In quitting the NHL, Eddie Powers was following the lead of another official, Red Storey, also highly rated in his time. During the 1959 Stanley Cup playoffs, Clarence Campbell was quoted as saying that Storey "froze" on some important decisions during a game at Chicago. Three days later Storey turned in his resignation and told the newspapers: "I'm quitting this game because the league president did not back me up. This thing is like a three-ring circus and the officials are being made the clowns."
Whether or not such criticisms as Storey's or Powers' are justified is a question still open to argument. Frank Udvari, who shares with Powers and Storey the reputation of being a first-class official, wants no part of them. "Hell," he says, "Campbell saved my job for me. I was going to quit once after a game in Montreal. Frank Selke wanted to get me fired, but Campbell stood up for me. Powers had troubles in a few games but he's never had the trouble I had."
What is not open to argument is the fact that to make any criticisms at all an official is virtually forced to quit the league. In the handbook for the guidance of NHL officials, Referee in Chief Carl Voss states bluntly that referees and linesmen alike "must refrain from public criticism of the league, its officers, its policies, fellow officials and linesmen and players, or the officials of league teams." This is not exactly an invitation to make an open forum of discontent.
"Unless Mr. Campbell clears it, I have no business giving information to the press or even talking to the press," said Linesman Matt Pavelich last week when he was asked to comment on a charge that the referee in chief had once rebuked him in front of a team manager.
Despite their disinclination to talk about it, the current morale of NHL referees and linesmen is, according to ex-Referee Powers, "at an alltime low," thanks to the fact that Campbell and Voss "have repeatedly failed to support officials in controversial situations." To illustrate, he cites the time when Jack Adams, then general manager of the Detroit Red Wings, called him "gutless and chicken" to a roomful of reporters. Campbell, says Powers, took no disciplinary action whatever against the Detroit manager.
Referees, according to Powers, are not only the least appreciated of sports officials but quite possibly the most underpaid. Powers does not include himself in this complaint. During the 1961-62 season he made $13,380, which is fair money in any business. His regular pay was $175 a game. Udvari has even fewer grounds for complaint and he explains his refusal to join Powers' walkout with: "Where else could I make $16,000 in a year?" But the less-experienced hockey officials have to make do with far less than either of these. The younger referees make only two or three thousand more than the $5,000 they are guaranteed for the year, and at their regular pay of $40 a game even the best linesmen seldom earn more than $6,000. Their guaranteed pay is a puny $2,500.
These are not sums calculated to give a man the sense of security that makes it easy for him to talk back to employees who have the arbitrary power to impose fines. And the fines are sometimes imposed with godlike capriciousness.

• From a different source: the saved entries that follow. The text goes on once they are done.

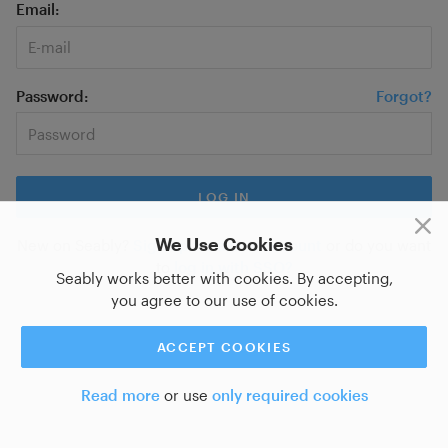
Email
Password
Forgot?
We Use Cookies
New on Seably?
Sign up for a new account
or do you want
to
log in with SSO?
Seably works better with cookies. By accepting,
you agree to our use of cookies.
ACCEPT COOKIES
Read more
or use
only required cookies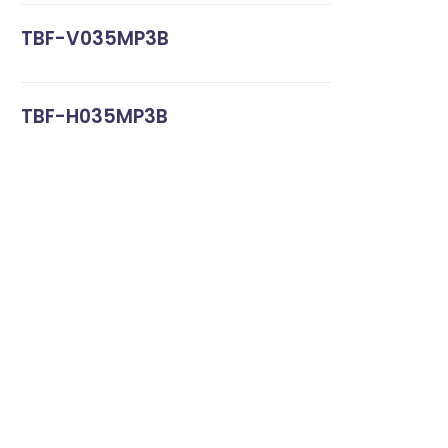
TBF-V035MP3B
TBF-H035MP3B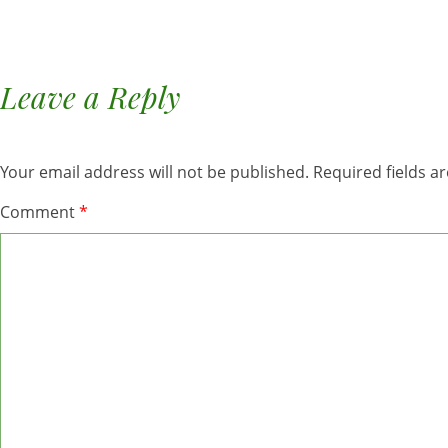
Leave a Reply
Your email address will not be published.
Required fields 
Comment
*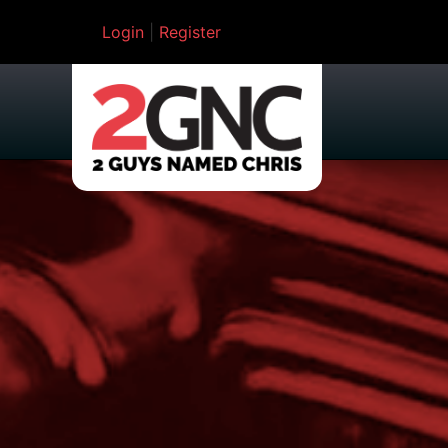
Login
|
Register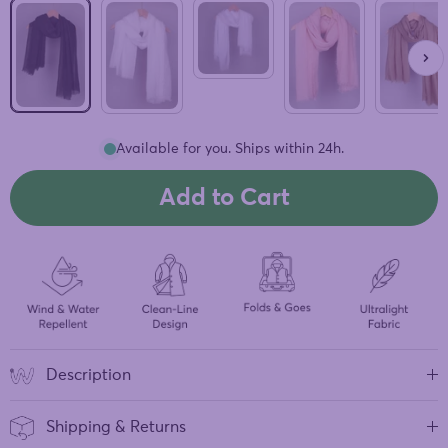
Grey
Black
White
Pink
Beige
Available for you. Ships within 24h.
Add to Cart
Description
Shipping & Returns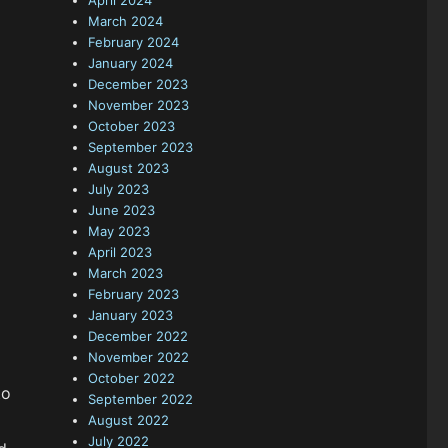
April 2024
March 2024
February 2024
January 2024
December 2023
November 2023
October 2023
September 2023
August 2023
July 2023
June 2023
May 2023
April 2023
March 2023
February 2023
January 2023
December 2022
November 2022
October 2022
to
September 2022
August 2022
July 2022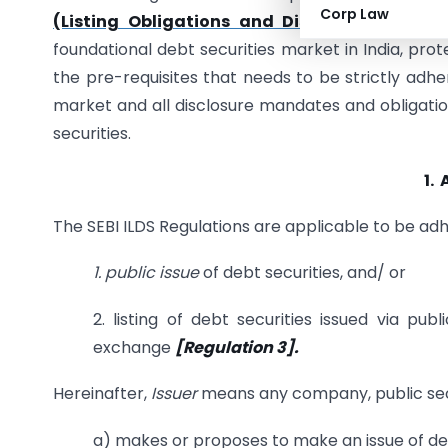
Corp Law
(Listing Obligations and Disclosure Requir
foundational debt securities market in India, prot
the pre-requisites that needs to be strictly adher
market and all disclosure mandates and obligatio
securities.
1.
The SEBI ILDS Regulations are applicable to be ad
1. public issue
of debt securities, and/ or
2. listing of debt securities issued via publ
exchange
[Regulation 3].
Hereinafter,
Issuer
means any company, public sect
a) makes or proposes to make an issue of deb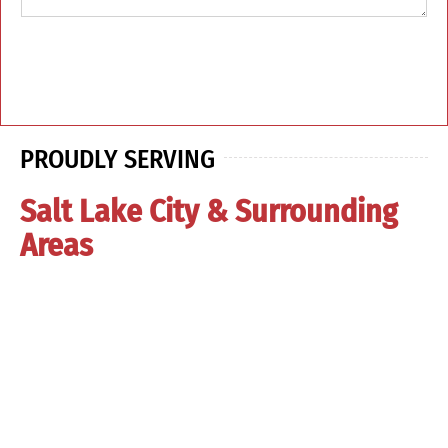
PROUDLY SERVING
Salt Lake City & Surrounding
Areas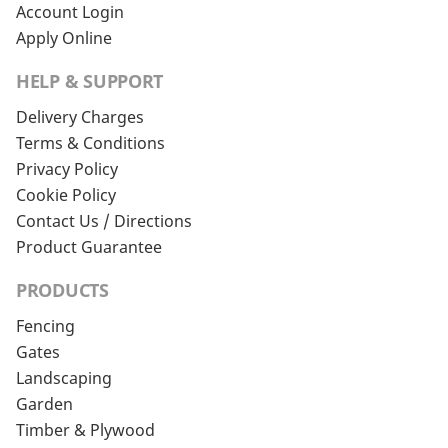
Account Login
Apply Online
HELP & SUPPORT
Delivery Charges
Terms & Conditions
Privacy Policy
Cookie Policy
Contact Us / Directions
Product Guarantee
PRODUCTS
Fencing
Gates
Landscaping
Garden
Timber & Plywood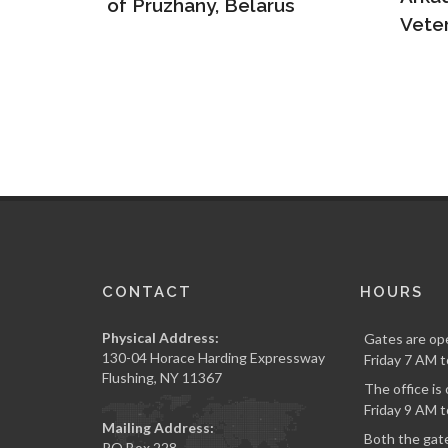
s
Veteran and Hero
Army
CONTACT
HOURS
Physical Address:
Gates are op
130-04 Horace Harding Expressway
Friday 7 AM t
Flushing, NY 11367
The office i
Friday 9 AM t
Mailing Address:
Both the gate
PO Box 228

Some weeks ago the Canadiens' crack goalie, Jacques Plante, a man whose chronic exasperation equals his skill in the nets, startled everyone in the NHL by suddenly charging that goals, which are supposed to be of uniform size, varied from city to city. Powers was about to referee a game in Chicago Stadium when the charge was made, and Voss hastily called to ask if he had a tape measure. Powers admitted he had not, and soon afterward Voss arrived bringing one with him. When the goals at the stadium were measured they proved that Plante was right.
A few days later, Referee Powers was notified that he had been fined $25 for failing to carry a tape measure.
"There is no rule anywhere," he says, "making it mandatory to carry a tape measure. How can a man be fined for breaking a rule that doesn't exist?"
A rule that does exist, according to Eddie Powers, only to be broken repeatedly by the league president and his chief of referees, is that concerning the conduct of games. Labeled 36 (a) in the official NHL rulebook it reads: "The referee shall have general supervision of the game and full control of all game officials and players during the game, including stoppages; and in case of any dispute, his decision shall be final."
"I had been a referee in the Western Hockey League for six seasons when I broke into the NHL," says Eddie Powers, "and I was determined to call games my way. I always resented interference during a game."
Powers tells of a time during the intermission in a playoff game he was refereeing in Chicago. Vern Buffey, the standby referee that night, brought a message to him from Campbell, who liked to keep control of things from the stands. "You might as well talk to the wall," snapped Powers. "I'll listen to Campbell when the game's over. Not now."
In Montreal three years earlier, it fell to Powers to supervise one of the wildest free-for-alls that ever took place on NHL ice. In the second period of a Canadiens-Maple Leafs game the Hab goalie took a swipe at the Leafs' Billy Harris. When Harris retaliated, Canadien Jean-Guy Talbot leaped at him and both players landed on the ice. Gerry James, a Winnipeg footballer on the Leafs, raced to Harris' help, and Montreal's Dickie Moore charged over to help Talbot. In a moment every player on both teams was twisting, squirming, gripping, clawing or throwing punches somewhere in the confusion. When the ruckus was halted, Powers decided that the only way to arrive at a reasonable solution was to send everybody on both teams into the penalty box and then to bring them out and send them back again, in a complex schedule involving delayed two-minute and five-minute jail terms.
Clarence Campbell was sitting in the stands at the time, and soon after play was resumed Powers began to notice that the wrong players were coming out of the box. "I skated over to the timekeeper," he says, "and asked, 'What's going on?' The confused timekeeper explained, 'Mr. Campbell told me to do it this way.' "
Whatever his ex-referee may feel about him, National League President Campbell seems to bear no grudge against Powers. Campbell was a referee himself and was once punched on the nose by the Bruins' great superstar, Dit Clapper, so he has—or at any rate claims—a certain sympathy. "Mr. Powers is an experienced and capable referee," he said in Montreal just before the season ended. "We have no quarrel with him, and if he has one with us, that is his prerogative. It was his job to referee hockey games, not decisions reached by the National Hockey League. He felt we were not backing him up enough and as a result he left. Well, he left."
President Campbell's comments are doubtless diplomatic, but they are far less informative than those of Canadian Senator Hartland de M. Molson, one of the most active of the Montreal owners. Senator Molson admits frankly that the refereeing situation is a mess. Like other veteran observers, he believes the trouble lies chiefly in the rule book, a piece of fiction that bears little resemblance to the game that is played on the ice. "Either start playing the game according to the rules," he says (which means giving the referees a much firmer hand), "or rewrite the rules to fit the game."
Whatever the rules say, big-league hockey will not long be taken seriously as a game if its officials become mere objects which can be shoved from goal to goal like the puck. By averting his eyes fromex-Referee Powers' complaints, ex-Referee Campbell is leaving himself open to the taunt frequently aimed at his referees by the fans at New York's Madison Square Garden when official decision runs counter to their taste. "Hey dere, Clarence," the Broadway wits are likely to shout at him. "Ya know ya missin' a great game?"